= TASK PROMPT =
Reply with every entry, repeated exactly as given.

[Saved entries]
»»
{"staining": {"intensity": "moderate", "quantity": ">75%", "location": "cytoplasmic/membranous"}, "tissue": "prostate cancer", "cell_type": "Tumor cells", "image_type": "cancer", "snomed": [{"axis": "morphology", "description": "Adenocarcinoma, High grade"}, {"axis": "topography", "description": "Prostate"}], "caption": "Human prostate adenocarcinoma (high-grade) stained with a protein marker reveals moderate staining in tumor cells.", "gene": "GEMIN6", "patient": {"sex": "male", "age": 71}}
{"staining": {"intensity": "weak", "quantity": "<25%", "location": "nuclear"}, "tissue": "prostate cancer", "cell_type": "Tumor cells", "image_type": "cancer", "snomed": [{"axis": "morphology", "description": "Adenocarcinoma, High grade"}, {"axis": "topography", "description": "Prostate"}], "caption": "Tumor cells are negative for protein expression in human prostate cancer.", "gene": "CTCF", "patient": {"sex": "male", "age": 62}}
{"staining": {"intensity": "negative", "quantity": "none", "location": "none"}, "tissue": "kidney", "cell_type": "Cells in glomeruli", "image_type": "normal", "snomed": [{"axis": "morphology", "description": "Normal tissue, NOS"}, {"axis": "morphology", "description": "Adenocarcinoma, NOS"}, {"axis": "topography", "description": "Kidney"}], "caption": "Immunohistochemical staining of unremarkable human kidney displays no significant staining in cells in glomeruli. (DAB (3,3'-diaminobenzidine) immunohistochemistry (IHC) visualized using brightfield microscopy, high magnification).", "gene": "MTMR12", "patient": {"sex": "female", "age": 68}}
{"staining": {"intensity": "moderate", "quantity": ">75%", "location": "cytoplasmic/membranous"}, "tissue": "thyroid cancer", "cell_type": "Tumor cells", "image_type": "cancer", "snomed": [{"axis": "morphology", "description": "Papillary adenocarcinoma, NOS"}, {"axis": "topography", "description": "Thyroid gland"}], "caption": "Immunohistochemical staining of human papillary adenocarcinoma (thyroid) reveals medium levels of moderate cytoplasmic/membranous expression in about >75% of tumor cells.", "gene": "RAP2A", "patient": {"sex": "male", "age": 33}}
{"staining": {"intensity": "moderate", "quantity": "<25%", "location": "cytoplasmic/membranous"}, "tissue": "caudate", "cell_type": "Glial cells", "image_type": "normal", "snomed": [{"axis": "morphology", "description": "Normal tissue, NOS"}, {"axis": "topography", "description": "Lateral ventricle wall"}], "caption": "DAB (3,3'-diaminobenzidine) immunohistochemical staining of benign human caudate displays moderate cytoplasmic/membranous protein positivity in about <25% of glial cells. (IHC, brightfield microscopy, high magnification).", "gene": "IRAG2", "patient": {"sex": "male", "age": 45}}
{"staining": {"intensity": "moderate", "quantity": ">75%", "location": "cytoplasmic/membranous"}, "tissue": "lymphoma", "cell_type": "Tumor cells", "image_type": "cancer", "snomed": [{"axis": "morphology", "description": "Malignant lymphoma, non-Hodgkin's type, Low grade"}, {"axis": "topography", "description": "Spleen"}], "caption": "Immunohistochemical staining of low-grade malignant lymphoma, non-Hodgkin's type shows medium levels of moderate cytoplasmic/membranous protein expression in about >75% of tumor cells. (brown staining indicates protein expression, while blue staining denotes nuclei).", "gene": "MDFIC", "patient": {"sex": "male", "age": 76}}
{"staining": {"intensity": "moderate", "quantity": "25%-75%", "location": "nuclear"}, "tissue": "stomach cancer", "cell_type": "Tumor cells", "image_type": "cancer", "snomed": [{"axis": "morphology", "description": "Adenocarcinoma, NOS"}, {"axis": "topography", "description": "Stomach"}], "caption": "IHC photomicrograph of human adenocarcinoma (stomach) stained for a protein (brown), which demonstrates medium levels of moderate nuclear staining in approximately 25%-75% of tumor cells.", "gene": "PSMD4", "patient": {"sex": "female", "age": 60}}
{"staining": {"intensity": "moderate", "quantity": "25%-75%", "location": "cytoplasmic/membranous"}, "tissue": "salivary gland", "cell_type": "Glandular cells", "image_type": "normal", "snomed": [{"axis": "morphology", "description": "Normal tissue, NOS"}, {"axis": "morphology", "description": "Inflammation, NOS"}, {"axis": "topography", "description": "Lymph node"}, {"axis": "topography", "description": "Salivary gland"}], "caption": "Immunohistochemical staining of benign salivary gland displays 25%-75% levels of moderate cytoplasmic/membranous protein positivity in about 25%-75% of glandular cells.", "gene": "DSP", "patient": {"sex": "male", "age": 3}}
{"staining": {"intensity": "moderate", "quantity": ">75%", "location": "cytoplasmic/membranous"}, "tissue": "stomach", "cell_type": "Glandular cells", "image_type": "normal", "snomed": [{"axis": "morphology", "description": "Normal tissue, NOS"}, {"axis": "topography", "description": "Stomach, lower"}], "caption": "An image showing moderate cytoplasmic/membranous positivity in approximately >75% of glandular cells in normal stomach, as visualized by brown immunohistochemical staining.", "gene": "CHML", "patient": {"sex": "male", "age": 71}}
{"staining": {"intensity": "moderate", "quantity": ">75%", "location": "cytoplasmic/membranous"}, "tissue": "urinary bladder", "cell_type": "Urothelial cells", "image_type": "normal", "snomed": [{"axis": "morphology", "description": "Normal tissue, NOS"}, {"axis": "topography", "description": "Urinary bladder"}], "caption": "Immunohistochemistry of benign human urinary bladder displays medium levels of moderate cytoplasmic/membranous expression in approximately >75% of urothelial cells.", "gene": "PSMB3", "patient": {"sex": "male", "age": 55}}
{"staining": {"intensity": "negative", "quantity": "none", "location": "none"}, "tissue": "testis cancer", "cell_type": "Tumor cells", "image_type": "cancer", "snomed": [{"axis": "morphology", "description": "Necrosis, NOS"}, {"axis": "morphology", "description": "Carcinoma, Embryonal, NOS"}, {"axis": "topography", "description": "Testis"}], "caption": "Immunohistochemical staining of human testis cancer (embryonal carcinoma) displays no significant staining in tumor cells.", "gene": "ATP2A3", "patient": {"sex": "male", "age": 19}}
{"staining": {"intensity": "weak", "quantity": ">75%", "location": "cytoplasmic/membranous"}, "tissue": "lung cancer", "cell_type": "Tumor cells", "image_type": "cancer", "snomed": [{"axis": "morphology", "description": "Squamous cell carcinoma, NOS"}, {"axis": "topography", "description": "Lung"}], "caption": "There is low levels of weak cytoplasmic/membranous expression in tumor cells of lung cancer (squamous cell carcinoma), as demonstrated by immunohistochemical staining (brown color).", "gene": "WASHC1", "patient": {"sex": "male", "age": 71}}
««
= TASK RESPONSE =
{"staining": {"intensity": "moderate", "quantity": ">75%", "location": "cytoplasmic/membranous"}, "tissue": "prostate cancer", "cell_type": "Tumor cells", "image_type": "cancer", "snomed": [{"axis": "morphology", "description": "Adenocarcinoma, High grade"}, {"axis": "topography", "description": "Prostate"}], "caption": "Human prostate adenocarcinoma (high-grade) stained with a protein marker reveals moderate staining in tumor cells.", "gene": "GEMIN6", "patient": {"sex": "male", "age": 71}}
{"staining": {"intensity": "weak", "quantity": "<25%", "location": "nuclear"}, "tissue": "prostate cancer", "cell_type": "Tumor cells", "image_type": "cancer", "snomed": [{"axis": "morphology", "description": "Adenocarcinoma, High grade"}, {"axis": "topography", "description": "Prostate"}], "caption": "Tumor cells are negative for protein expression in human prostate cancer.", "gene": "CTCF", "patient": {"sex": "male", "age": 62}}
{"staining": {"intensity": "negative", "quantity": "none", "location": "none"}, "tissue": "kidney", "cell_type": "Cells in glomeruli", "image_type": "normal", "snomed": [{"axis": "morphology", "description": "Normal tissue, NOS"}, {"axis": "morphology", "description": "Adenocarcinoma, NOS"}, {"axis": "topography", "description": "Kidney"}], "caption": "Immunohistochemical staining of unremarkable human kidney displays no significant staining in cells in glomeruli. (DAB (3,3'-diaminobenzidine) immunohistochemistry (IHC) visualized using brightfield microscopy, high magnification).", "gene": "MTMR12", "patient": {"sex": "female", "age": 68}}
{"staining": {"intensity": "moderate", "quantity": ">75%", "location": "cytoplasmic/membranous"}, "tissue": "thyroid cancer", "cell_type": "Tumor cells", "image_type": "cancer", "snomed": [{"axis": "morphology", "description": "Papillary adenocarcinoma, NOS"}, {"axis": "topography", "description": "Thyroid gland"}], "caption": "Immunohistochemical staining of human papillary adenocarcinoma (thyroid) reveals medium levels of moderate cytoplasmic/membranous expression in about >75% of tumor cells.", "gene": "RAP2A", "patient": {"sex": "male", "age": 33}}
{"staining": {"intensity": "moderate", "quantity": "<25%", "location": "cytoplasmic/membranous"}, "tissue": "caudate", "cell_type": "Glial cells", "image_type": "normal", "snomed": [{"axis": "morphology", "description": "Normal tissue, NOS"}, {"axis": "topography", "description": "Lateral ventricle wall"}], "caption": "DAB (3,3'-diaminobenzidine) immunohistochemical staining of benign human caudate displays moderate cytoplasmic/membranous protein positivity in about <25% of glial cells. (IHC, brightfield microscopy, high magnification).", "gene": "IRAG2", "patient": {"sex": "male", "age": 45}}
{"staining": {"intensity": "moderate", "quantity": ">75%", "location": "cytoplasmic/membranous"}, "tissue": "lymphoma", "cell_type": "Tumor cells", "image_type": "cancer", "snomed": [{"axis": "morphology", "description": "Malignant lymphoma, non-Hodgkin's type, Low grade"}, {"axis": "topography", "description": "Spleen"}], "caption": "Immunohistochemical staining of low-grade malignant lymphoma, non-Hodgkin's type shows medium levels of moderate cytoplasmic/membranous protein expression in about >75% of tumor cells. (brown staining indicates protein expression, while blue staining denotes nuclei).", "gene": "MDFIC", "patient": {"sex": "male", "age": 76}}
{"staining": {"intensity": "moderate", "quantity": "25%-75%", "location": "nuclear"}, "tissue": "stomach cancer", "cell_type": "Tumor cells", "image_type": "cancer", "snomed": [{"axis": "morphology", "description": "Adenocarcinoma, NOS"}, {"axis": "topography", "description": "Stomach"}], "caption": "IHC photomicrograph of human adenocarcinoma (stomach) stained for a protein (brown), which demonstrates medium levels of moderate nuclear staining in approximately 25%-75% of tumor cells.", "gene": "PSMD4", "patient": {"sex": "female", "age": 60}}
{"staining": {"intensity": "moderate", "quantity": "25%-75%", "location": "cytoplasmic/membranous"}, "tissue": "salivary gland", "cell_type": "Glandular cells", "image_type": "normal", "snomed": [{"axis": "morphology", "description": "Normal tissue, NOS"}, {"axis": "morphology", "description": "Inflammation, NOS"}, {"axis": "topography", "description": "Lymph node"}, {"axis": "topography", "description": "Salivary gland"}], "caption": "Immunohistochemical staining of benign salivary gland displays 25%-75% levels of moderate cytoplasmic/membranous protein positivity in about 25%-75% of glandular cells.", "gene": "DSP", "patient": {"sex": "male", "age": 3}}
{"staining": {"intensity": "moderate", "quantity": ">75%", "location": "cytoplasmic/membranous"}, "tissue": "stomach", "cell_type": "Glandular cells", "image_type": "normal", "snomed": [{"axis": "morphology", "description": "Normal tissue, NOS"}, {"axis": "topography", "description": "Stomach, lower"}], "caption": "An image showing moderate cytoplasmic/membranous positivity in approximately >75% of glandular cells in normal stomach, as visualized by brown immunohistochemical staining.", "gene": "CHML", "patient": {"sex": "male", "age": 71}}
{"staining": {"intensity": "moderate", "quantity": ">75%", "location": "cytoplasmic/membranous"}, "tissue": "urinary bladder", "cell_type": "Urothelial cells", "image_type": "normal", "snomed": [{"axis": "morphology", "description": "Normal tissue, NOS"}, {"axis": "topography", "description": "Urinary bladder"}], "caption": "Immunohistochemistry of benign human urinary bladder displays medium levels of moderate cytoplasmic/membranous expression in approximately >75% of urothelial cells.", "gene": "PSMB3", "patient": {"sex": "male", "age": 55}}
{"staining": {"intensity": "negative", "quantity": "none", "location": "none"}, "tissue": "testis cancer", "cell_type": "Tumor cells", "image_type": "cancer", "snomed": [{"axis": "morphology", "description": "Necrosis, NOS"}, {"axis": "morphology", "description": "Carcinoma, Embryonal, NOS"}, {"axis": "topography", "description": "Testis"}], "caption": "Immunohistochemical staining of human testis cancer (embryonal carcinoma) displays no significant staining in tumor cells.", "gene": "ATP2A3", "patient": {"sex": "male", "age": 19}}
{"staining": {"intensity": "weak", "quantity": ">75%", "location": "cytoplasmic/membranous"}, "tissue": "lung cancer", "cell_type": "Tumor cells", "image_type": "cancer", "snomed": [{"axis": "morphology", "description": "Squamous cell carcinoma, NOS"}, {"axis": "topography", "description": "Lung"}], "caption": "There is low levels of weak cytoplasmic/membranous expression in tumor cells of lung cancer (squamous cell carcinoma), as demonstrated by immunohistochemical staining (brown color).", "gene": "WASHC1", "patient": {"sex": "male", "age": 71}}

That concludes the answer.